__Materials provided__:
==*==

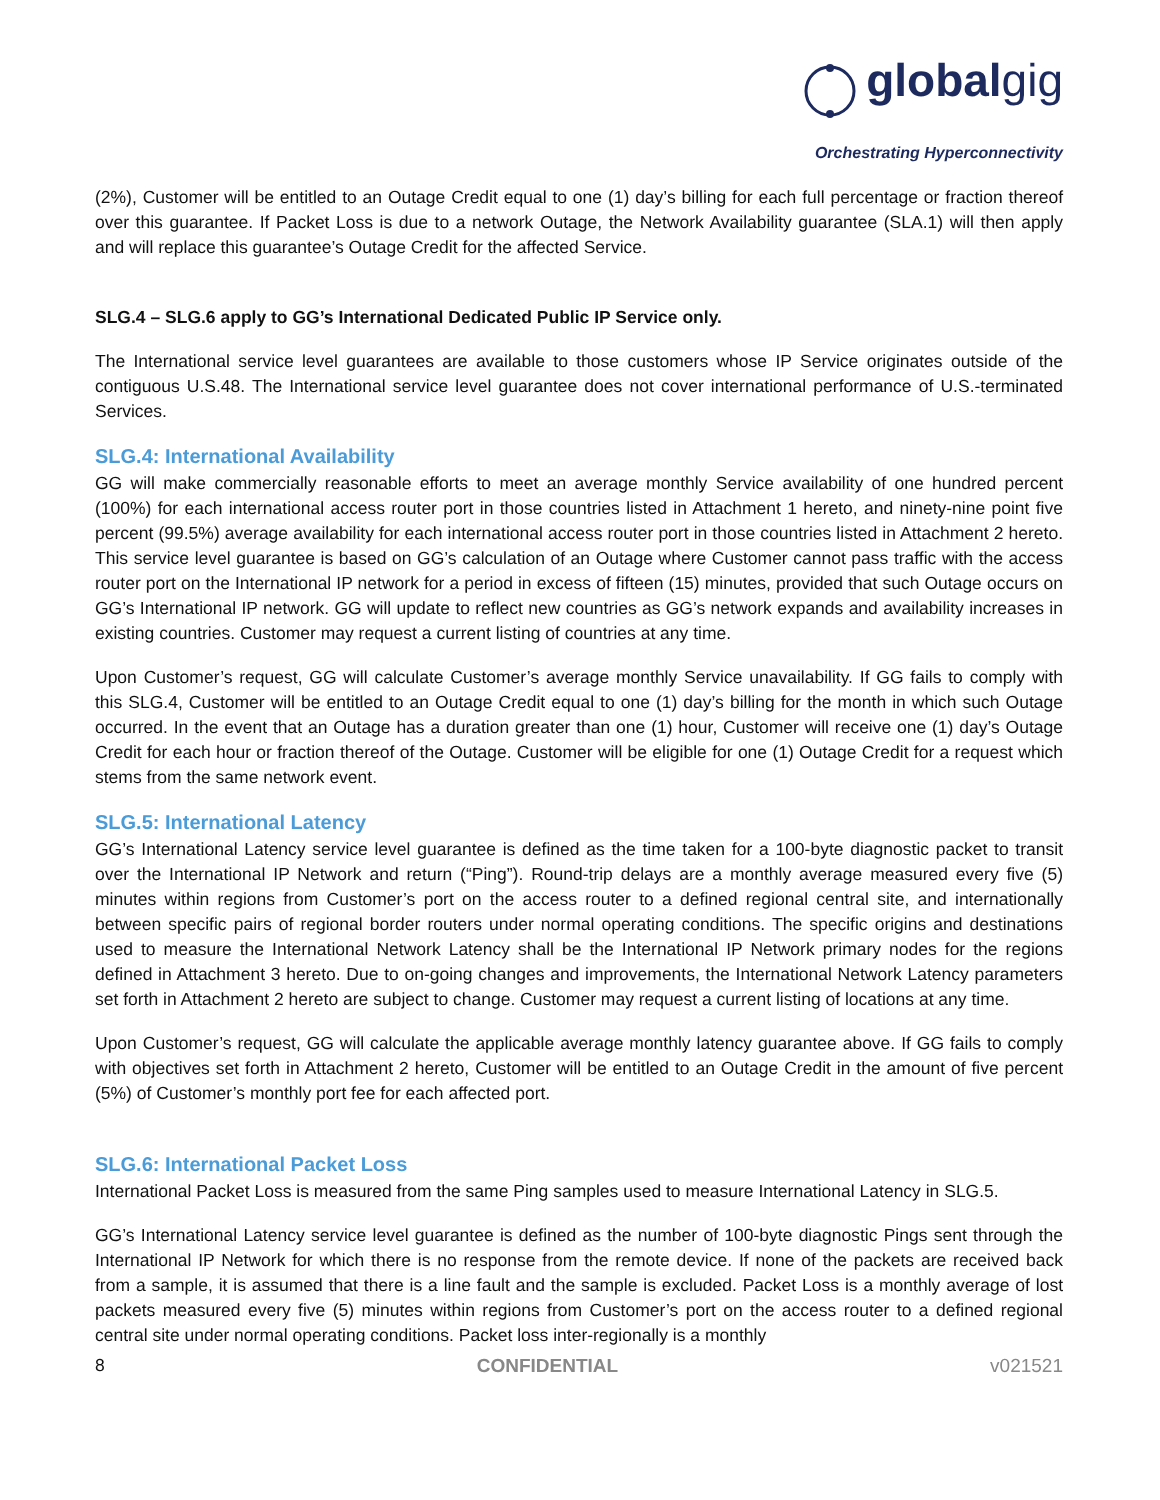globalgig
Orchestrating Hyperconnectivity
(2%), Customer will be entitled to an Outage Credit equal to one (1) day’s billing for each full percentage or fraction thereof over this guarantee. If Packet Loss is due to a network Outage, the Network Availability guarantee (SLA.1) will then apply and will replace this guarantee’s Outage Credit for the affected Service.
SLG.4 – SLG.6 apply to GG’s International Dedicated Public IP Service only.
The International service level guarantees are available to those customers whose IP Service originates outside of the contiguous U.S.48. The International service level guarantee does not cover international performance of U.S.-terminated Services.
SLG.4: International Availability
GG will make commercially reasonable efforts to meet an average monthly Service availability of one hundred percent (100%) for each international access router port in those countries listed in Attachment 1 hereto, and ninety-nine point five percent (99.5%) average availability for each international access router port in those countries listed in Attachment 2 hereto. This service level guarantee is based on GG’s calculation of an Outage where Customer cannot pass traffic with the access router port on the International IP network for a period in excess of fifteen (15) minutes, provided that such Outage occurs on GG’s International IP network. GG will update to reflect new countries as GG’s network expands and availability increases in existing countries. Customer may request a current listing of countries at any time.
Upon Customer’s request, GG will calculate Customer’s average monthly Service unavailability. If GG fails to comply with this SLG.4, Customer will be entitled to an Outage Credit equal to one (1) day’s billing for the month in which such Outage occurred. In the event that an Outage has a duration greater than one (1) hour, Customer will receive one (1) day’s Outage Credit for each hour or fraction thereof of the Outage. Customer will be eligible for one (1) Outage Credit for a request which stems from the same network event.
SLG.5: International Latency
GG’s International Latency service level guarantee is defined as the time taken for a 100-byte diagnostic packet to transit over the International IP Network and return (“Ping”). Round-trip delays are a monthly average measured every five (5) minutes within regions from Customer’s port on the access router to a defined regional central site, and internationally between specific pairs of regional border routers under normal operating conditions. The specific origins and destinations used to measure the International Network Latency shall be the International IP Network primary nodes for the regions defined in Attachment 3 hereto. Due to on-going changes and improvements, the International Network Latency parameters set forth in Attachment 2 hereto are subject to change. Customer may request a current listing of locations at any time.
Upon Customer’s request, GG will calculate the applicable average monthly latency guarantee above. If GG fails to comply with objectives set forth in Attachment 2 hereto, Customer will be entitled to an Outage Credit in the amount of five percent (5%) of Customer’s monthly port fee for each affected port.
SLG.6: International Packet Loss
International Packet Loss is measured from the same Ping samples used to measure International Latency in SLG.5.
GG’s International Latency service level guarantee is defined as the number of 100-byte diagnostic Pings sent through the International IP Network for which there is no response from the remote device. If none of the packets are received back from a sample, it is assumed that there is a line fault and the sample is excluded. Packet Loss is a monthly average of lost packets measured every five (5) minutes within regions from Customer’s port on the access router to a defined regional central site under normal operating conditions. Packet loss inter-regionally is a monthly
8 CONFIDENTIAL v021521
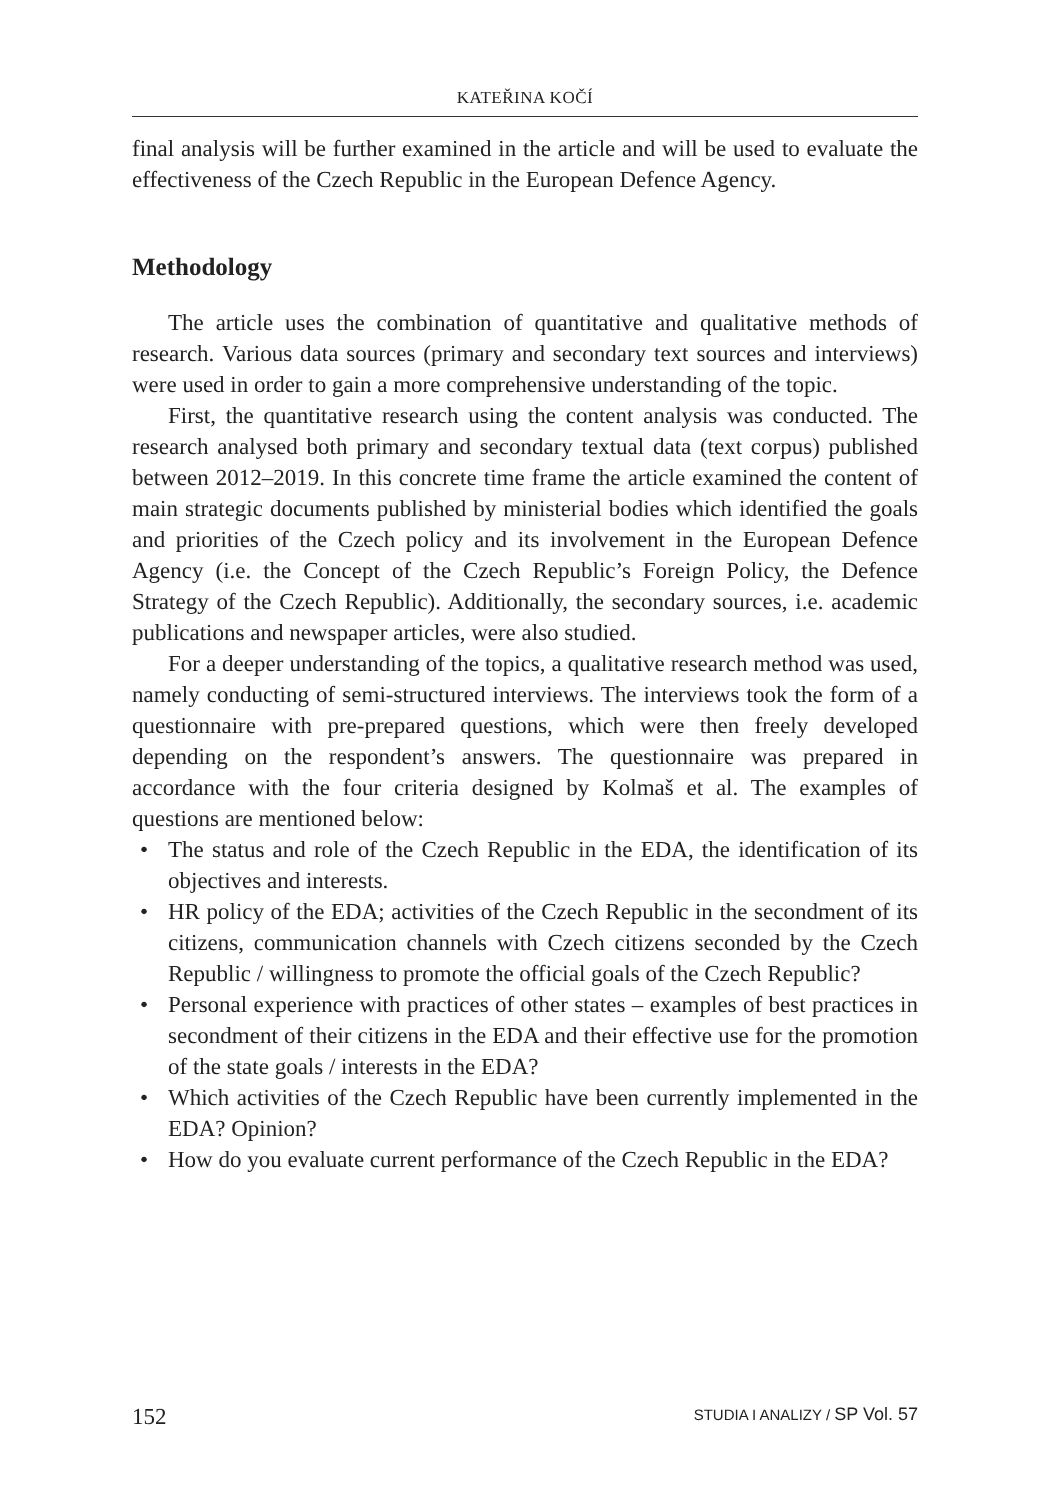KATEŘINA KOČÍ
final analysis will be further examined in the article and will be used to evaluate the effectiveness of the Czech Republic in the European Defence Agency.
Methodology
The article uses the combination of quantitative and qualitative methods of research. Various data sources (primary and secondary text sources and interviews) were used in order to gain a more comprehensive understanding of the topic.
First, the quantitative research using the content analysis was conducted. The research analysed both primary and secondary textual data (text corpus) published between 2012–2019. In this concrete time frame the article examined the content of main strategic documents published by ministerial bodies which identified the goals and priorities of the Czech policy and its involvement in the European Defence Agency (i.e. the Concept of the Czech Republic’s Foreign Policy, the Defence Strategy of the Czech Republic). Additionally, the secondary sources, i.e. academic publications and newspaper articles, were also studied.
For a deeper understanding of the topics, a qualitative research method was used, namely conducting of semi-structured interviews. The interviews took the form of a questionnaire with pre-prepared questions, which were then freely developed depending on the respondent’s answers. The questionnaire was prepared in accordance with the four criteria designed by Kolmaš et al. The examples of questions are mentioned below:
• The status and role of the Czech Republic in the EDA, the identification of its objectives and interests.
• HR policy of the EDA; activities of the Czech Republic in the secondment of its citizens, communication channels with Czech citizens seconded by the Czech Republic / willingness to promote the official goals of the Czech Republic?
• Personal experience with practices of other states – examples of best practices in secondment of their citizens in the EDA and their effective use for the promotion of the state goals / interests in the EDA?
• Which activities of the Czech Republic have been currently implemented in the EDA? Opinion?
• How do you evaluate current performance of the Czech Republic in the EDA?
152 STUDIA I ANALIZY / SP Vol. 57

==*==

__Work to complete__: Leave out the pictures and give the listing above again exactly.

__Reply__:
globalgig
Orchestrating Hyperconnectivity
(2%), Customer will be entitled to an Outage Credit equal to one (1) day’s billing for each full percentage or fraction thereof over this guarantee. If Packet Loss is due to a network Outage, the Network Availability guarantee (SLA.1) will then apply and will replace this guarantee’s Outage Credit for the affected Service.
SLG.4 – SLG.6 apply to GG’s International Dedicated Public IP Service only.
The International service level guarantees are available to those customers whose IP Service originates outside of the contiguous U.S.48. The International service level guarantee does not cover international performance of U.S.-terminated Services.
SLG.4: International Availability
GG will make commercially reasonable efforts to meet an average monthly Service availability of one hundred percent (100%) for each international access router port in those countries listed in Attachment 1 hereto, and ninety-nine point five percent (99.5%) average availability for each international access router port in those countries listed in Attachment 2 hereto. This service level guarantee is based on GG’s calculation of an Outage where Customer cannot pass traffic with the access router port on the International IP network for a period in excess of fifteen (15) minutes, provided that such Outage occurs on GG’s International IP network. GG will update to reflect new countries as GG’s network expands and availability increases in existing countries. Customer may request a current listing of countries at any time.
Upon Customer’s request, GG will calculate Customer’s average monthly Service unavailability. If GG fails to comply with this SLG.4, Customer will be entitled to an Outage Credit equal to one (1) day’s billing for the month in which such Outage occurred. In the event that an Outage has a duration greater than one (1) hour, Customer will receive one (1) day’s Outage Credit for each hour or fraction thereof of the Outage. Customer will be eligible for one (1) Outage Credit for a request which stems from the same network event.
SLG.5: International Latency
GG’s International Latency service level guarantee is defined as the time taken for a 100-byte diagnostic packet to transit over the International IP Network and return (“Ping”). Round-trip delays are a monthly average measured every five (5) minutes within regions from Customer’s port on the access router to a defined regional central site, and internationally between specific pairs of regional border routers under normal operating conditions. The specific origins and destinations used to measure the International Network Latency shall be the International IP Network primary nodes for the regions defined in Attachment 3 hereto. Due to on-going changes and improvements, the International Network Latency parameters set forth in Attachment 2 hereto are subject to change. Customer may request a current listing of locations at any time.
Upon Customer’s request, GG will calculate the applicable average monthly latency guarantee above. If GG fails to comply with objectives set forth in Attachment 2 hereto, Customer will be entitled to an Outage Credit in the amount of five percent (5%) of Customer’s monthly port fee for each affected port.
SLG.6: International Packet Loss
International Packet Loss is measured from the same Ping samples used to measure International Latency in SLG.5.
GG’s International Latency service level guarantee is defined as the number of 100-byte diagnostic Pings sent through the International IP Network for which there is no response from the remote device. If none of the packets are received back from a sample, it is assumed that there is a line fault and the sample is excluded. Packet Loss is a monthly average of lost packets measured every five (5) minutes within regions from Customer’s port on the access router to a defined regional central site under normal operating conditions. Packet loss inter-regionally is a monthly
8 CONFIDENTIAL v021521
KATEŘINA KOČÍ
final analysis will be further examined in the article and will be used to evaluate the effectiveness of the Czech Republic in the European Defence Agency.
Methodology
The article uses the combination of quantitative and qualitative methods of research. Various data sources (primary and secondary text sources and interviews) were used in order to gain a more comprehensive understanding of the topic.
First, the quantitative research using the content analysis was conducted. The research analysed both primary and secondary textual data (text corpus) published between 2012–2019. In this concrete time frame the article examined the content of main strategic documents published by ministerial bodies which identified the goals and priorities of the Czech policy and its involvement in the European Defence Agency (i.e. the Concept of the Czech Republic’s Foreign Policy, the Defence Strategy of the Czech Republic). Additionally, the secondary sources, i.e. academic publications and newspaper articles, were also studied.
For a deeper understanding of the topics, a qualitative research method was used, namely conducting of semi-structured interviews. The interviews took the form of a questionnaire with pre-prepared questions, which were then freely developed depending on the respondent’s answers. The questionnaire was prepared in accordance with the four criteria designed by Kolmaš et al. The examples of questions are mentioned below:
• The status and role of the Czech Republic in the EDA, the identification of its objectives and interests.
• HR policy of the EDA; activities of the Czech Republic in the secondment of its citizens, communication channels with Czech citizens seconded by the Czech Republic / willingness to promote the official goals of the Czech Republic?
• Personal experience with practices of other states – examples of best practices in secondment of their citizens in the EDA and their effective use for the promotion of the state goals / interests in the EDA?
• Which activities of the Czech Republic have been currently implemented in the EDA? Opinion?
• How do you evaluate current performance of the Czech Republic in the EDA?
152 STUDIA I ANALIZY / SP Vol. 57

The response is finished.